(Stored data entries)
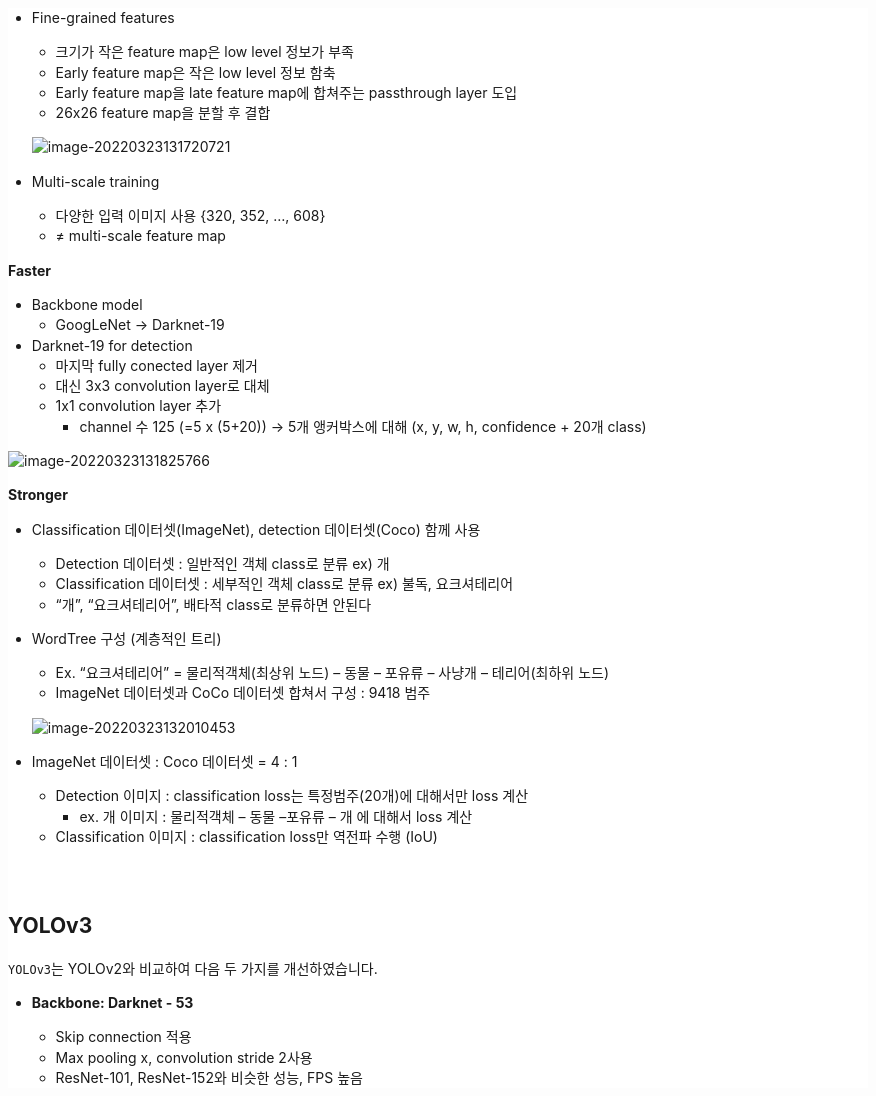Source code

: * Fine-grained features

  * 크기가 작은 feature map은 low level 정보가 부족
  * Early feature map은 작은 low level 정보 함축
  * Early feature map을 late feature map에 합쳐주는 passthrough layer 도입
  * 26x26 feature map을 분할 후 결합  

  ![image-20220323131720721](https://user-images.githubusercontent.com/70505378/159626715-3a0679c0-a827-4262-9450-85156d0f3869.png)

* Multi-scale training

  * 다양한 입력 이미지 사용 \{320, 352, …, 608\}
  * ≠ multi-scale feature map  

**Faster**

* Backbone model
  * GoogLeNet → Darknet-19
* Darknet-19 for detection
  * 마지막 fully conected layer 제거
  * 대신 3x3 convolution layer로 대체
  * 1x1 convolution layer 추가
    * channel 수 125 (=5 x (5+20)) -> 5개 앵커박스에 대해 (x, y, w, h, confidence + 20개 class)

![image-20220323131825766](https://user-images.githubusercontent.com/70505378/159626719-2258ed84-a0f4-4ea7-80b7-b41b2c4f8cb2.png)

**Stronger**

* Classification 데이터셋(ImageNet), detection 데이터셋(Coco) 함께 사용

  * Detection 데이터셋 : 일반적인 객체 class로 분류 ex) 개
  * Classification 데이터셋 : 세부적인 객체 class로 분류 ex) 불독, 요크셔테리어
  * “개”, “요크셔테리어”, 배타적 class로 분류하면 안된다  

* WordTree 구성 (계층적인 트리)

  * Ex. “요크셔테리어” = 물리적객체(최상위 노드) – 동물 – 포유류 – 사냥개 – 테리어(최하위 노드)
  * ImageNet 데이터셋과 CoCo 데이터셋 합쳐서 구성 : 9418 범주  

  ![image-20220323132010453](https://user-images.githubusercontent.com/70505378/159626722-3ebc60d5-7161-48bd-9d8a-0995a2539cda.png)

* ImageNet 데이터셋 : Coco 데이터셋 = 4 : 1

  * Detection 이미지 : classification loss는 특정범주(20개)에 대해서만 loss 계산
    * ex. 개 이미지 : 물리적객체 – 동물 –포유류 – 개 에 대해서 loss 계산
  * Classification 이미지 : classification loss만 역전파 수행 (IoU)  

<br>

## YOLOv3

`YOLOv3`는 YOLOv2와 비교하여 다음 두 가지를 개선하였습니다. 

* **Backbone: Darknet - 53**

  * Skip connection 적용
  * Max pooling x, convolution stride 2사용
  * ResNet-101, ResNet-152와 비슷한 성능, FPS 높음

» **EXERCISE BRIEF**
What is needed is each line of the entries that contains the word "convolution".

» **EXPECTED ANSWER**
  * 대신 3x3 convolution layer로 대체
  * 1x1 convolution layer 추가
  * Max pooling x, convolution stride 2사용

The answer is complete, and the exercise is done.